In Tipulidae (Diptera), Hynes (1993) highlighted several notable absences from New Caledonia, for example, Styringomyia didyma, otherwise widespread in the Pacific in Melanesia (New Guinea, Solomon Is., Vanuatu, Fiji), Polynesia (Samoa, Hawaii, French Polyesia) and Micronesia. It is replaced on New Caledonia by two endemic Styringomyia species. Other examples of fauna present on the outer Melanesian arc but absent from New Caledonia include the coral genus Zoopilus (Hoeksema, 1989), the cone shells Conus glaucus, C. nimbosus, C. proximus, and C. gloriamaris (Röckel et al., 1995), the Pacific landsnail family Partulidae (Caroline Is. east to the Marquesas) (Cowie, 1992), and the cicada subtribe Cosmopsaltriina (Duffels & Turner, 2002). Examples in Diptera include the genera Japenoides (Tabanidae) (Mackerras, 1971), Acropsilus (Dolichopodidae), Dissoptera (Syrphidae), Actinochaetopteryx and Cavillatrix (Tachinidae), and Zygothrica (Drosophilidae), the polymorphic species Mimegralla albimana (Micropezidae; Hennig, 1966), and in mosquitoes Uranotaenia, the Mansonia crassipes group and the Aedes (subgen. Stegomyia) scutellaris group (the last found throughout the South Pacific except New Caledonia and New Zealand) (Belkin, 1962; Taylor & Maffi, 1978). Examples in Homoptera include Lamenia and Phaciocephalus (Fennah, 1969), in beetles the elateroid Maelodorus (Muona, 1991) and the tribe Crinotarsini (Cerambycidae; Gressitt, 1961), and in spiders Conothele (Ctenizidae) and Nihoa (Barychelidae).

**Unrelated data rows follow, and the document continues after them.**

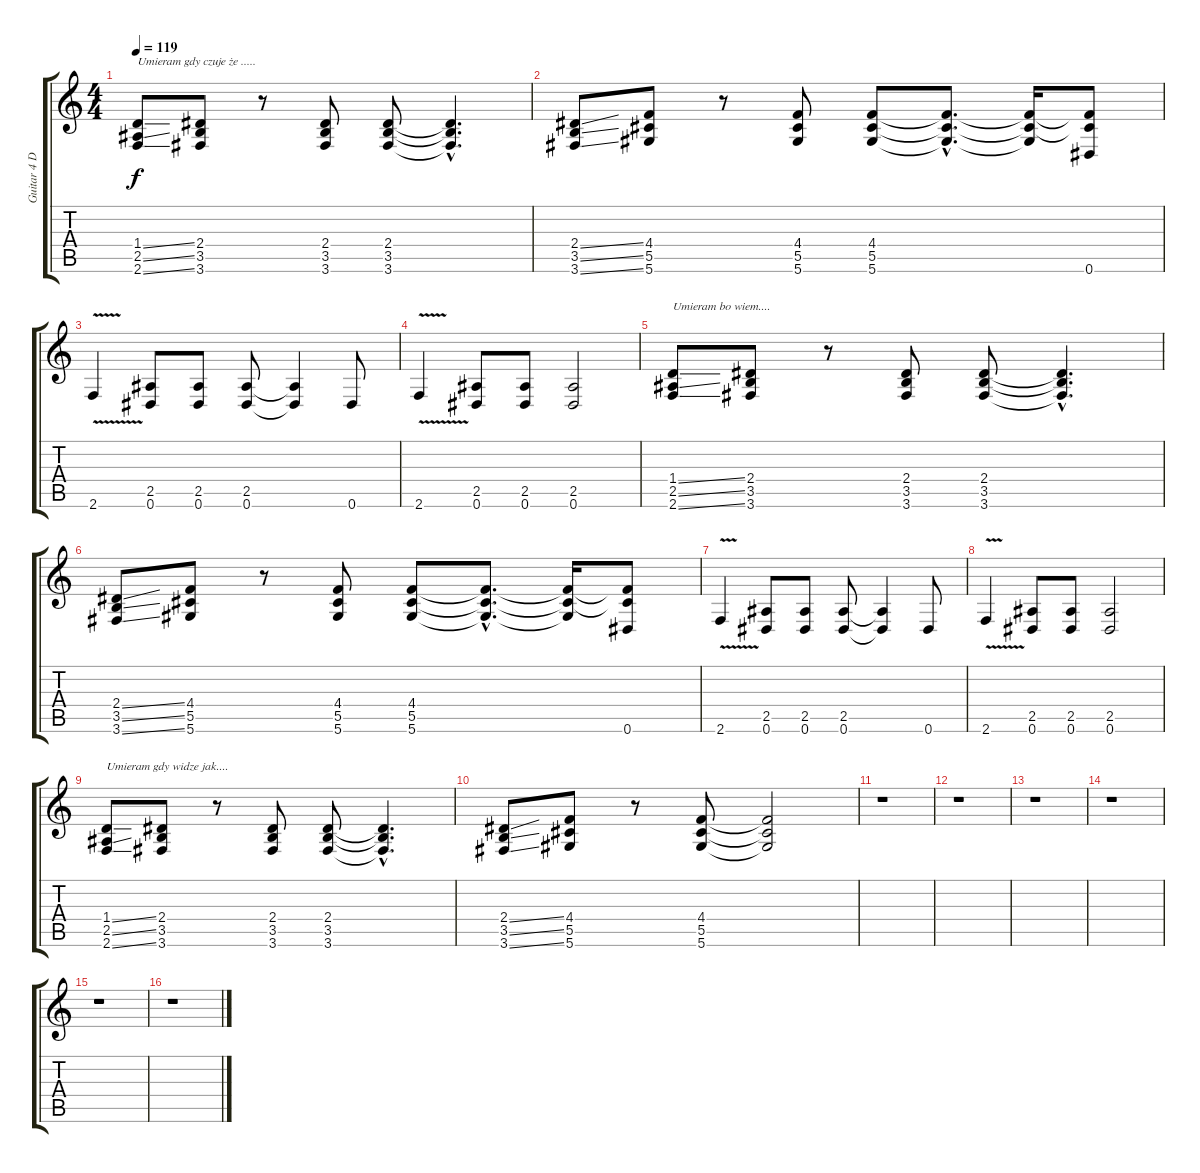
\track ("Guitar 4 Distortion" "Guitar 4 D") {instrument distortionguitar}
\staff {score tabs}
\tuning (Eb4 Bb3 Gb3 Db3 Ab2 Eb2) {hide}
\ts (4 4)
\tempo 119
\clef g2
\ks c
(1.4{ss} 2.5{ss} 2.6{ss}).8{txt "Umieram gdy czuje że ....." dy f} (2.4 3.5 3.6).8 r.8 (2.4 3.5 3.6).8 (2.4 3.5 3.6).8 (2.4{hac t} 3.5{hac t} 3.6{hac t}).4{d} |
(2.4{ss} 3.5{ss} 3.6{ss}).8 (4.4 5.5 5.6).8 r.8 (4.4 5.5 5.6).8 (4.4 5.5 5.6).8 (4.4{hac t} 5.5{hac t} 5.6{hac t}).8{d} (4.4{t} 5.5{t} 5.6{t}).16 (4.4{t} 5.5{t} 0.6).8 |
2.6{v}.4 (2.5 0.6).8 (2.5 0.6).8 (2.5 0.6).8 (2.5{t} 0.6{t}).4 0.6.8 |
2.6{v}.4 (2.5 0.6).8 (2.5 0.6).8 (2.5 0.6).2 |
(1.4{ss} 2.5{ss} 2.6{ss}).8{txt "Umieram bo wiem...."} (2.4 3.5 3.6).8 r.8 (2.4 3.5 3.6).8 (2.4 3.5 3.6).8 (2.4{hac t} 3.5{hac t} 3.6{hac t}).4{d} |
(2.4{ss} 3.5{ss} 3.6{ss}).8 (4.4 5.5 5.6).8 r.8 (4.4 5.5 5.6).8 (4.4 5.5 5.6).8 (4.4{hac t} 5.5{hac t} 5.6{hac t}).8{d} (4.4{t} 5.5{t} 5.6{t}).16 (4.4{t} 5.5{t} 0.6).8 |
2.6{v}.4 (2.5 0.6).8 (2.5 0.6).8 (2.5 0.6).8 (2.5{t} 0.6{t}).4 0.6.8 |
2.6{v}.4 (2.5 0.6).8 (2.5 0.6).8 (2.5 0.6).2 |
(1.4{ss} 2.5{ss} 2.6{ss}).8{txt "Umieram gdy widze jak...."} (2.4 3.5 3.6).8 r.8 (2.4 3.5 3.6).8 (2.4 3.5 3.6).8 (2.4{hac t} 3.5{hac t} 3.6{hac t}).4{d} |
(2.4{ss} 3.5{ss} 3.6{ss}).8 (4.4 5.5 5.6).8 r.8 (4.4 5.5 5.6).8 (4.4{t} 5.5{t} 5.6{t}).2 |
r.1 |
r.1 |
r.1 |
r.1 |
r.1 |
r.1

Taxa include, in fishes, the blenniids Blenniella caudolineata and Istiblennius bellus (Springer & Williams, 1994), the clupeids Amblygaster sirm and Sardinella melanura (Clupeidae) (Whitehead, 1985) and the lutjanids Lutjanus boutton, L. johnii, and L. timorensis (Allen, 1985); in birds, the kingfisher Todiramphus (Halcyon) chloris: Red Sea to Indonesia, New Guinea, the Solomon Is., Vanuatu (south to Aneityum) and Fiji/Tonga/Samoa, and Aerodramus (Collocalia) vanikorensis (Apodidae), widespread from the Philippines and through Melanesia to Vanuatu (del Hoyo et al., 1999), and in bats, the globally widespread families Hipposideridae and Molossidae (Nowak, 1999). The absence in New Caledonia of genera such as Chaerophon (Molossidae) and Emballonura (Emballonuridae), both widespread in the south-west Pacific including Vanuatu and Fiji, may perhaps reflect insufficient collecting (Parnaby, 2002) or they may be endemic to the outer arc track.